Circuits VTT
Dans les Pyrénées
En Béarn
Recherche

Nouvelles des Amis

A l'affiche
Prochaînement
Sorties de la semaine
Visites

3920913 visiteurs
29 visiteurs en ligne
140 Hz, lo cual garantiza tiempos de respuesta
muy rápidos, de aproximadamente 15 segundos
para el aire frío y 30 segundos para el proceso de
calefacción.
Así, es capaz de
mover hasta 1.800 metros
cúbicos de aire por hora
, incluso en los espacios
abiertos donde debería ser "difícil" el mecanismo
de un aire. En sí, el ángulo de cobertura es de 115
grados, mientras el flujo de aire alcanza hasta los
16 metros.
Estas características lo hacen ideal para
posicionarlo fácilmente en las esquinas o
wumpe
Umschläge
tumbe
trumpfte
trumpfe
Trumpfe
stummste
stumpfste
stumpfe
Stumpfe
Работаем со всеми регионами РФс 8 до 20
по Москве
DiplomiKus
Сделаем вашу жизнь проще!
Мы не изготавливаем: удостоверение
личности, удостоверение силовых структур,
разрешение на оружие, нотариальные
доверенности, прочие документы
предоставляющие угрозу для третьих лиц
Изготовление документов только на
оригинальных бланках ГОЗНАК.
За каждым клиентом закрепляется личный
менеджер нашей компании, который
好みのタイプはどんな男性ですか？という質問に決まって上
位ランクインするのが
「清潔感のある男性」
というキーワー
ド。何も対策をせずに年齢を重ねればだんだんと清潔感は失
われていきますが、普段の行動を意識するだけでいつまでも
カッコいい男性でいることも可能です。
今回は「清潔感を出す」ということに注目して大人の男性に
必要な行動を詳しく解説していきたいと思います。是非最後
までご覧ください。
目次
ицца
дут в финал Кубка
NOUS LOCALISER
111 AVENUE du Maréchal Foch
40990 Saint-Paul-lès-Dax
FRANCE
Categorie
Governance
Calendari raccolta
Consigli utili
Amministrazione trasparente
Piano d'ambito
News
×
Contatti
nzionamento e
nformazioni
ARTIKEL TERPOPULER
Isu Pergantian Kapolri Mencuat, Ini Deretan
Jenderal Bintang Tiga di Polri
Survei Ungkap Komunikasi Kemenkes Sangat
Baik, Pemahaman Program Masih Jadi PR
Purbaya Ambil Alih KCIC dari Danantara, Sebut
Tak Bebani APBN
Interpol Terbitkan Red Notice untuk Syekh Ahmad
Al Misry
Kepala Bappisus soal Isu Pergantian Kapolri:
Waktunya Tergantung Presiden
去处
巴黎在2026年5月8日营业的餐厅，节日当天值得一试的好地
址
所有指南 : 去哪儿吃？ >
========
Directions: Write out every line of the listing above verbatim, preserving its original order, spelling, and line breaks.

Solution to this task:
Circuits VTT
Dans les Pyrénées
En Béarn
Recherche

Nouvelles des Amis

A l'affiche
Prochaînement
Sorties de la semaine
Visites

3920913 visiteurs
29 visiteurs en ligne
140 Hz, lo cual garantiza tiempos de respuesta
muy rápidos, de aproximadamente 15 segundos
para el aire frío y 30 segundos para el proceso de
calefacción.
Así, es capaz de
mover hasta 1.800 metros
cúbicos de aire por hora
, incluso en los espacios
abiertos donde debería ser "difícil" el mecanismo
de un aire. En sí, el ángulo de cobertura es de 115
grados, mientras el flujo de aire alcanza hasta los
16 metros.
Estas características lo hacen ideal para
posicionarlo fácilmente en las esquinas o
wumpe
Umschläge
tumbe
trumpfte
trumpfe
Trumpfe
stummste
stumpfste
stumpfe
Stumpfe
Работаем со всеми регионами РФс 8 до 20
по Москве
DiplomiKus
Сделаем вашу жизнь проще!
Мы не изготавливаем: удостоверение
личности, удостоверение силовых структур,
разрешение на оружие, нотариальные
доверенности, прочие документы
предоставляющие угрозу для третьих лиц
Изготовление документов только на
оригинальных бланках ГОЗНАК.
За каждым клиентом закрепляется личный
менеджер нашей компании, который
好みのタイプはどんな男性ですか？という質問に決まって上
位ランクインするのが
「清潔感のある男性」
というキーワー
ド。何も対策をせずに年齢を重ねればだんだんと清潔感は失
われていきますが、普段の行動を意識するだけでいつまでも
カッコいい男性でいることも可能です。
今回は「清潔感を出す」ということに注目して大人の男性に
必要な行動を詳しく解説していきたいと思います。是非最後
までご覧ください。
目次
ицца
дут в финал Кубка
NOUS LOCALISER
111 AVENUE du Maréchal Foch
40990 Saint-Paul-lès-Dax
FRANCE
Categorie
Governance
Calendari raccolta
Consigli utili
Amministrazione trasparente
Piano d'ambito
News
×
Contatti
nzionamento e
nformazioni
ARTIKEL TERPOPULER
Isu Pergantian Kapolri Mencuat, Ini Deretan
Jenderal Bintang Tiga di Polri
Survei Ungkap Komunikasi Kemenkes Sangat
Baik, Pemahaman Program Masih Jadi PR
Purbaya Ambil Alih KCIC dari Danantara, Sebut
Tak Bebani APBN
Interpol Terbitkan Red Notice untuk Syekh Ahmad
Al Misry
Kepala Bappisus soal Isu Pergantian Kapolri:
Waktunya Tergantung Presiden
去处
巴黎在2026年5月8日营业的餐厅，节日当天值得一试的好地
址
所有指南 : 去哪儿吃？ >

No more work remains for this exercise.